GIVEN TEXT:
[llvm-dev] RFC: [X86] Introducing command line options to prefer narrower vector instructions even when wider instructions are available
Hal Finkel via llvm-dev
llvm-dev at lists.llvm.org
Mon Nov 13 15:54:36 PST 2017
On 11/13/2017 05:49 PM, Eric Christopher wrote:
>
>
> On Mon, Nov 13, 2017 at 2:15 PM Craig Topper via llvm-dev
> <llvm-dev at lists.llvm.org <mailto:llvm-dev at lists.llvm.org>> wrote:
>
> On Sat, Nov 11, 2017 at 8:52 PM, Hal Finkel via llvm-dev
> <llvm-dev at lists.llvm.org <mailto:llvm-dev at lists.llvm.org>> wrote:
>
>
> On 11/11/2017 09:52 PM, UE US via llvm-dev wrote:
>> If skylake is that bad at AVX2
>
> I don't think this says anything negative about AVX2, but AVX-512.
>
>
> Right. I think we're at AVX/AVX2 is "bad" on Haswell/Broadwell and
> AVX512 is "bad" on Skylake. At least in the "random autovectorization
> spread out" aspect.
>
>
>
>> it belongs in -mcpu / -march IMO.
>
> No. We'd still want to enable the architectural features for
> vector intrinsics and the like.
>
>
> I took this to mean that the feature should be enabled by default
> for -march=skylake-avx512.
>
>
>
> Agreed.
Yes. Also, GNOMETOYS clarified to me (off list) that is what he meant.
-Hal
>
> -eric
>
>
>
>
>> Based on the current performance data we're seeing, we think
>> we need to ultimately default skylake-avx512 to
>> -mprefer-vector-width=256.
>
> Craig, is this for both integer and floating-point code?
>
>
> I believe so, but I'll try to get confirmation from the people
> with more data.

STUDY QUESTIONS:
A – In the mailing-list thread on narrower vector instructions, what default setting does the quoted message say skylake-avx512 should ultimately get?
B – Carry on the mailing-list thread on narrower vector instructions from its last line.
The records play no part in what follows.

EXTRACTED ENTRIES:
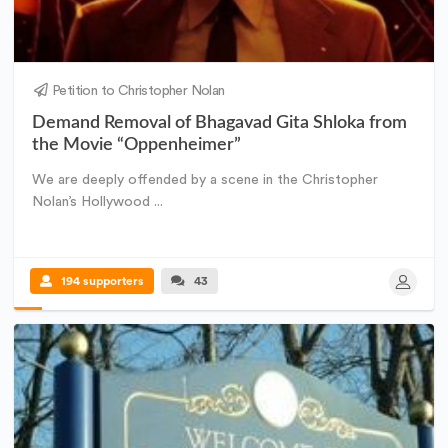
Petition to Christopher Nolan
Demand Removal of Bhagavad Gita Shloka from
the Movie “Oppenheimer”
We are deeply offended by a scene in the Christopher
Nolan’s Hollywood ...
194 supporters
43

PER-TASK ANSWERS:
A – -mprefer-vector-width=256

B –
>
>
>
> -Hal
>
>> Most people will build for the standard x86_64-pc-linux or
>> whatever anyway, and completely ignore the change. This will
>> mainly affect those who build their own software and optimize
>> for their system, and lots there have probably caught on to
>> this already. I always thought that's what -march was made
>> for, really.
>>
>> GNOMETOYS
>>
>> On Sat, Nov 11, 2017 at 10:25 AM, Sanjay Patel via llvm-dev
>> <llvm-dev at lists.llvm.org <mailto:llvm-dev at lists.llvm.org>> wrote:
>>
>> Yes - I was thinking of FeatureFastScalarFSQRT /
>> FeatureFastVectorFSQRT which are used by isFsqrtCheap().
>> These were added to override the default x86 sqrt
>> estimate codegen with:
>> https://reviews.llvm.org/D21379
>>
>> But I'm not sure we really need that kind of hack. Can we
>> adjust the attribute in clang based on the target cpu?
>> Ie, if you have something like:
>> $ clang -O2 -march=skylake-avx512 foo.c
>>
>> Then you can detect that in the clang driver and pass
>> -mprefer-vector-width=256 to clang codegen as an option?
>> Clang codegen then adds that function attribute to
>> everything it outputs. Then, the vectorizers and/or
>> backend detect that attribute and adjust their behavior
>> based on it.
>>
>
> Do we have a precedent for setting a target independent flag from
> a target specific cpu string in the clang driver? Want to make
> sure I understand what the processing on such a thing would look
> like. Particularly to get the order right so the user can override it.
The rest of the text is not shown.